With midterm season winding down, self-care might be on the agenda for break, but while a bubble bath and face mask might sound like the way to go, Ohio State’s Student Wellness Center has a more holistic model for wellness.
The wellness center is a preventive, health promotion-based office for students that uses a nine-dimension-model approach to wellness to help students balance their lives, Michaela Martin, assistant director for the wellness center, said. Martin said the nine dimensions of wellness are emotional, career, social, spiritual, physical, financial, intellectual, creative and environmental.
Martin said that through the dimensions, the wellness center takes a holistic approach to well-being and believes that if one dimension improves in a person’s life, the rest will follow suit.
“We believe that all of our dimensions are interconnected,” Martin said.
Dave Isaacs, university spokesperson, said the concept of this big-picture approach is essential toward developing wellness. The wellness center and the Office of Student Life view the nine dimensions as a road map for developing programs and services to support students.
“Having these dimensions, identifying these dimensions and pointing the services and programs toward them is a tremendous benefit to students who are figuring out what areas they would like to work on,” Isaacs said.
The Student Wellness Center offers a variety of programs that coincide with the different dimensions of wellness, according to the wellness center’s website.
Alcohol and other drug prevention services, Collegiate Recovery Community, Condom Club, HIV/STI testing and nutrition coaching fall under physical wellness.
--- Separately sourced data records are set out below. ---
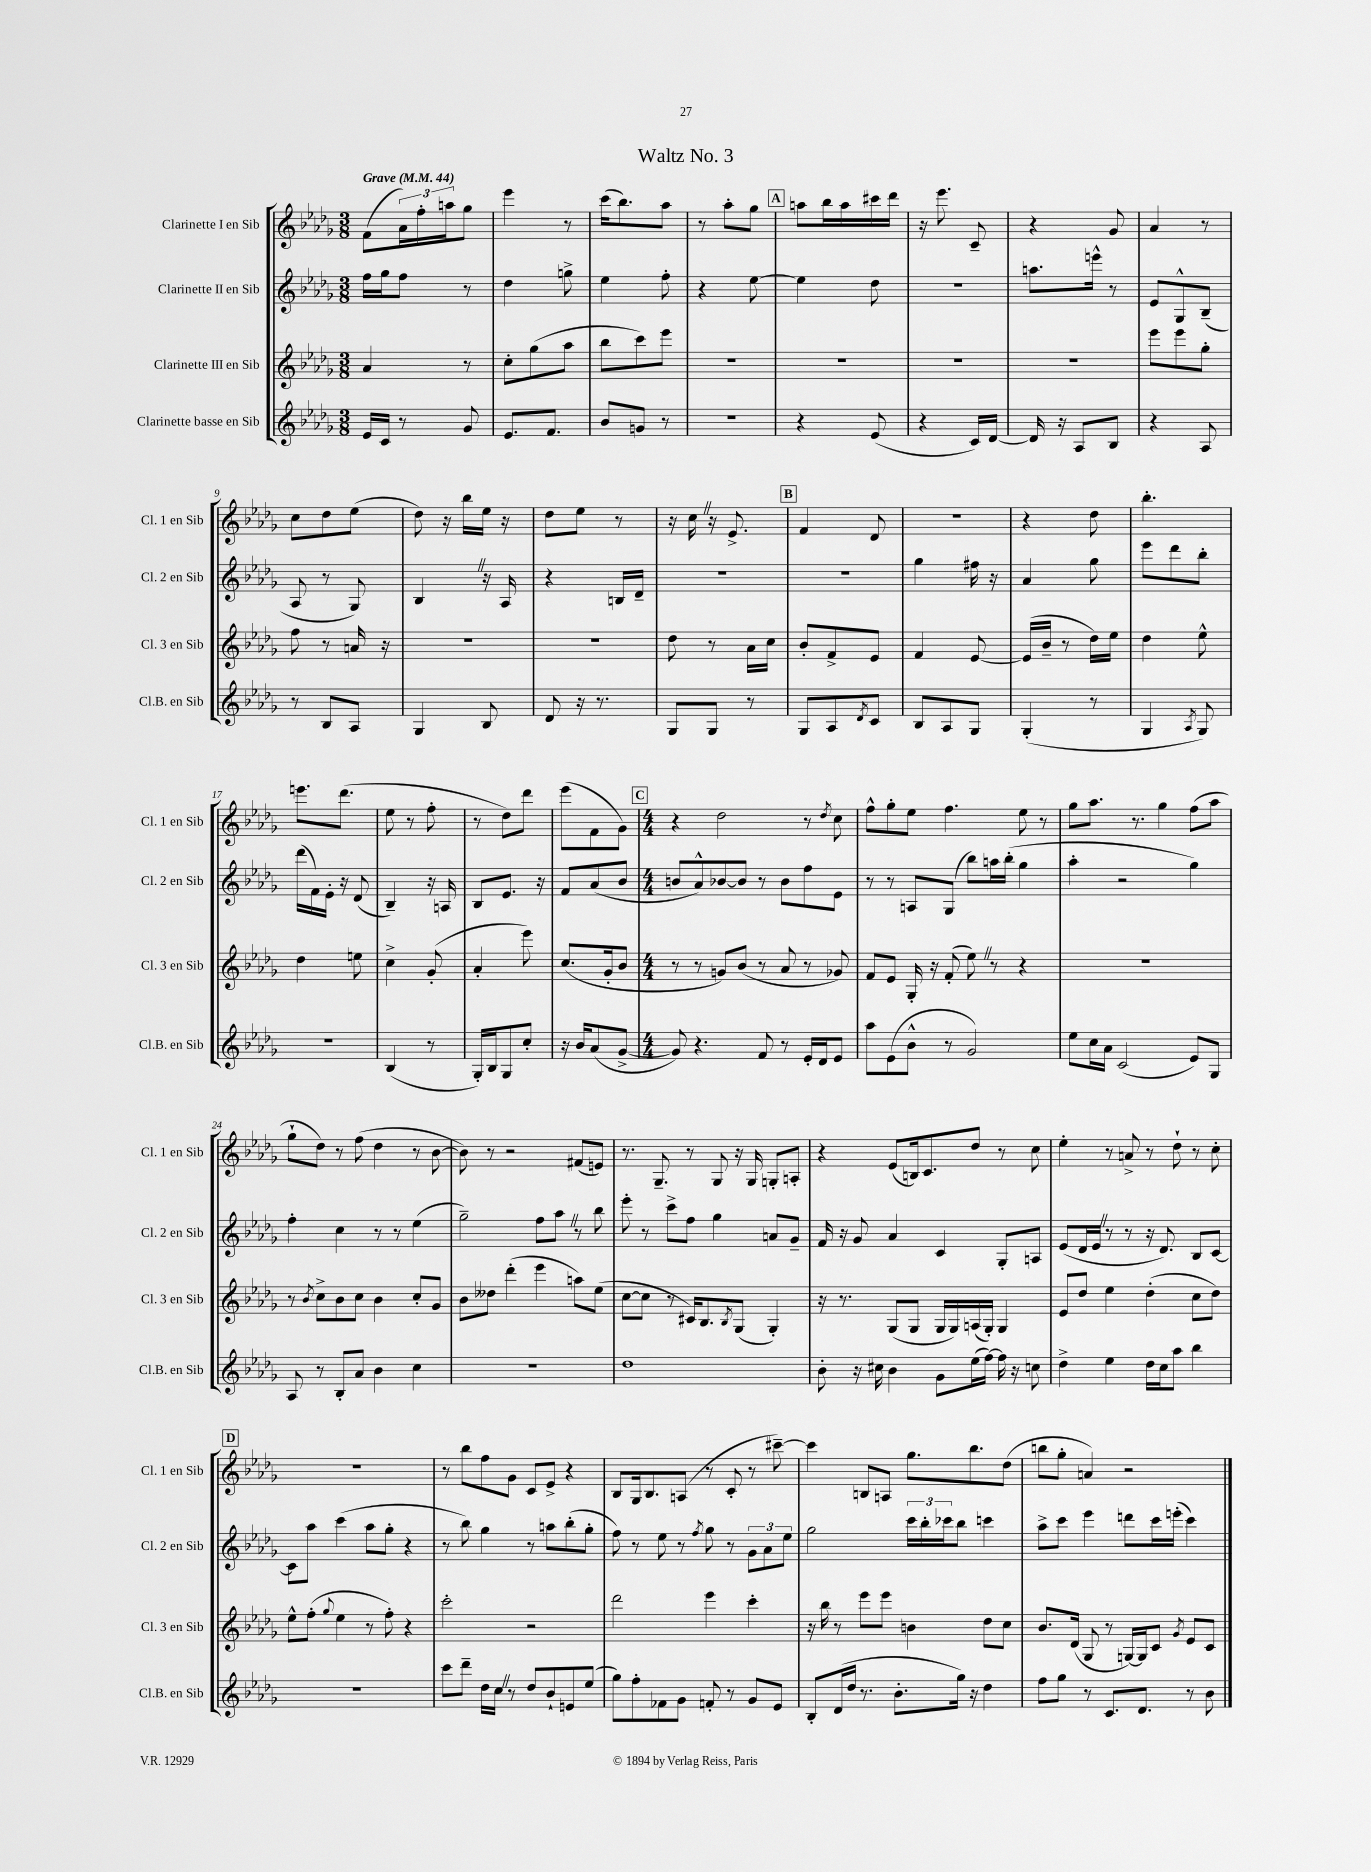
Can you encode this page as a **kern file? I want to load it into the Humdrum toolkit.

**kern	**kern	**kern	**kern
*staff4	*staff3	*staff2	*staff1
*clefG2	*clefG2	*clefG2	*clefG2
*k[b-e-a-d-g-]	*k[b-e-a-d-g-]	*k[b-e-a-d-g-]	*k[b-e-a-d-g-]
*M3/8	*M3/8	*M3/8	*M3/8
*MM44	*MM44	*MM44	*MM44
16e-	4a-	16ff	(8f
16c	.	16gg-	.
8r	.	8ff	24a-)
.	.	.	24ff'
.	.	.	24aa
8g-	8r	8r	8gg-
=	=	=	=
8.e-	8cc'	4dd-	4eee-
.	(8gg-	.	.
8.f	.	.	.
.	8aa-	8gg^	8r
=	=	=	=
8b-	8bb-	4ee-	(16ccc
.	.	.	8.bb-)
8g	8ccc)	.	.
8r	8eee-	8ff'	8aa-
=	=	=	=
4.r	4.r	4r	8r
.	.	.	8aa-'
.	.	[8ee-	8gg-
=	=	=	=
4r	4.r	4ee-]	8aa
.	.	.	16bb-
.	.	.	16aa
(8e-	.	8dd-	16ccc#
.	.	.	16ddd-
=	=	=	=
4r	4.r	4.r	16r
.	.	.	8.eee-
16c)	.	.	8c~
[16d-	.	.	.
=	=	=	=
16d-]	4.r	8.aa	4r
16r	.	.	.
8A-	.	.	.
.	.	16eee^^	.
8B-	.	8r	8g-
=	=	=	=
4r	8eee-	8e-	4a-
.	8eee-	8G-^^	.
8A-	8gg-'	(8B-~	8r
=	=	=	=
8r	8ff	8A-	8cc
8B-	8r	8r	8dd-
8A-	16a	8G-)	(8ee-
.	16r	.	.
=	=	=	=
4G-	4.r	4B-	8dd-)
.	.	.	16r
.	.	.	16bb-
8B-	.	16r	16ee-
.	.	16A-	16r
=	=	=	=
8d-	4.r	4r	8dd-
16r	.	.	8ee-
8.r	.	.	.
.	.	16B	8r
.	.	16d-~	.
=	=	=	=
8G-	8dd-	4.r	16r
.	.	.	16cc
8G-	8r	.	16r
.	.	.	8.e-^
8r	16a-	.	.
.	16cc	.	.
=	=	=	=
8G-	8b-'	4.r	4f
8A-	8f^	.	.
8qd-	.	.	.
8c	8e-	.	8d-
=	=	=	=
8B-	4f	4gg-	4.r
8A-	.	.	.
8G-	[8e-	16ff#	.
.	.	16r	.
=	=	=	=
(4G-'	(16e-]	4a-	4r
.	16b-~	.	.
.	8r	.	.
8r	16dd-)	8gg-	8dd-
.	16ee-	.	.
=	=	=	=
4G-	4dd-	8eee-	4.bb-'
.	.	8ddd-	.
8qA-	.	.	.
8G-)	8ee-^^	8bb-'	.
=	=	=	=
4.r	4dd-	(16ddd-	8.eee
.	.	16f)	.
.	.	16e-'	.
.	.	16r	(8.ddd-
.	8ee	(8d-	.
=	=	=	=
(4B-	4cc^	4B-~)	8ee-
.	.	.	8r
8r	(8g-'	16r	8ff'
.	.	16A	.
=	=	=	=
16G-')	4a-'	8B-	8r
16B-	.	.	.
8G-	.	8.e-	8dd-)
8cc'	8eee-)	.	8ddd-
.	.	16r	.
=	=	=	=
16r	(8.cc	8f	(8eee-
16b-	.	.	.
(8a-	.	(8a-	8f
.	16g-'	.	.
[8g-^	8b-	8b-	8g-)
=	=	=	=
*M4/4	*M4/4	*M4/4	*M4/4
8g-])	8r	8b	4r
4.r	8r	8a-^^)	.
.	8g)	[8b-	2dd-
.	(8b-	8b-]	.
8f	8r	8r	.
8r	8a-	8b-	.
16e-'	8r	8ff	8r
16d-	.	.	.
.	.	.	8qdd-
8e-	8g-)	8e-	8cc
=	=	=	=
8aa-	8f	8r	8ff^^
(8e-	8e-	8r	8gg-'
8b-^^	16G-'	8A	8ee-
.	16r	.	.
8r	(8f'	(8G-	4.ff
2g-)	8ee-)	8bb-)	.
.	8r	16aa	.
.	.	(16bb-'	.
.	4r	4gg-	8ee-
.	.	.	8r
=	=	=	=
8ee-	1r	4aa-'	8gg-
16cc	.	.	8.aa-
16a-	.	.	.
(2c	.	2r	.
.	.	.	8.r
.	.	.	4gg-
8e-)	.	4gg-)	(8ff
8G-	.	.	8aa-
=	=	=	=
8A-	8r	4ff'	8gg-`
.	8qb-	.	.
8r	8cc^	.	8dd-)
8B-'	8b-	4cc	8r
8a-	8cc	.	(8ff
4b-	4b-	8r	4dd-
.	.	8r	.
4cc	8cc'	(4ee-	8r
.	8g-	.	[8b-
=	=	=	=
1r	8b-	2gg-~)	8b-])
.	8dd--	.	8r
.	(4ddd-'	.	2r
.	4eee-	8ff	.
.	.	8aa-	.
.	8aa)	8r	(8f#
.	(8ee-	8bb-	8e)
=	=	=	=
1dd-	[8cc	8eee-'	8.r
.	8cc]	8r	.
.	.	.	8.G-~
.	8r	8ccc^	.
.	16c#)	8ff	8r
.	8.B-	.	.
.	.	4gg-	8G-
.	8qB-	.	.
.	(8G-	.	16r
.	.	.	16G-
.	4G-')	8a	8G'
.	.	8g-~	8A'
=	=	=	=
8b-'	16r	16f	4r
.	8.r	16r	.
16r	.	8g-	.
16cc#	.	.	.
4b-	(8G-	4a-	(8e-
.	8G-	.	16B)
.	.	.	8.c
8g-	16G-	4c	.
.	16G-)	.	.
(16ee-	(16A	.	8dd-
[16ff)	16G-')	.	.
16ff]	4G-	8G-'	8r
16r	.	.	.
8cc	.	8A	8cc
=	=	=	=
4dd-^	8e-	(8e-	4ee-'
.	8dd-	16d-	.
.	.	16e-	.
4ee-	4ee-	8r	8r
.	.	8r	8a^
16dd-	(4dd-'	16r	8r
16cc	.	8.d-)	.
8aa-	.	.	8dd-`
4bb-	8cc	8B-	8r
.	8dd-)	[8c	8cc'
=	=	=	=
1r	8ee-^^	8c]	1r
.	(8ff'	8aa-	.
.	8qqgg-	.	.
.	4ee-	(4ccc	.
.	8r	8aa-	.
.	8ff')	8gg-'	.
.	4r	4r	.
=	=	=	=
8ccc	2ccc'	8r	8r
8ddd-~	.	8bb-)	8bb-
16dd-	.	4gg-	8ff
16cc	.	.	.
8r	.	.	8g-
8dd-	2r	8r	8c
8b-`	.	8aa	8e-^
8e	.	(8bb-'	4r
(8ee-	.	8gg-'	.
=	=	=	=
8gg-)	2ddd-	8ff)	8B-
8ff'	.	8r	16G-
.	.	.	8.B-
8f-	.	8ee-	.
8g-	.	8r	(8A
.	.	8qff	.
8f'	4eee-	8gg-	8r
8r	.	8r	8c'
8g-	4ccc'	12g-	8r
.	.	12a-	.
8e-	.	.	[8ccc#~)
.	.	12ee-	.
=	=	=	=
8B-'	16r	2gg-	4ccc#]
.	16bb-	.	.
(16d-	8r	.	.
16dd-	.	.	.
8.r	8eee-	.	8B
.	8eee-	.	8A
8.b-'	.	.	.
.	4b	24ccc	8.gg-
.	.	24bb-'	.
.	.	24ccc-	.
16gg-)	.	8bb-	.
16r	.	.	8.bb-
4dd-	8dd-	4ccc	.
.	8cc	.	(8dd-
=	=	=	=
8ff	8.b-	8aa-^	8bb
8gg-	.	8ccc	8gg-'
.	(16d-	.	.
8r	8G-	4eee-	4a)
8.c	8r	.	.
.	[16G)	8ddd	2r
8.d-	16G]	.	.
.	8c	16ccc	.
.	.	(16eee'	.
.	8qg-	.	.
8r	8e-	4ccc)	.
8b-	8c	.	.
==	==	==	==
*-	*-	*-	*-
Scarlet and Gray financial coaching falls under financial wellness.
Wellness coaching along with outreach brings focus to all of the dimensions, as does the Buckeye Peer Access Line, the peer-to-peer warmline for non-emergency mental health support.
Student Civility helps engage students in social wellness by informing students of what’s happening on campus.
Relationship education and violence prevention focus on emotional wellness.
When it comes to students’ emotional wellness, Martin said anyone — from the wellness center to friends — can play a significant part in a person’s overall health.
Martin said that every week, the wellness center ambassador team is on campus tabling and promoting not only the nine dimensions, but also the free services the wellness center provides, including workshops, presentations and one-on-one services.
Martin said she thinks students are focusing on their wellness now more than ever.
“Ohio State is very fortunate to have so many resources, so just the more that we can educate students on the resources that are available to them will improve their lives while they’re here and after graduation,” Martin said.
In addition to their main office in the RPAC, there are two satellite locations. The first is on the fourth floor of the Physical Activities Education Services building, which also houses wellness coaching and Buckeye PAL. The second center is in Baker Hall across from Disability Services.
Martin said the locations have extended hours in order to make services more accessible for students. The office is open from 9 a.m. to 9 p.m. Monday through Thursday and 9 a.m. to 5 p.m. on Fridays.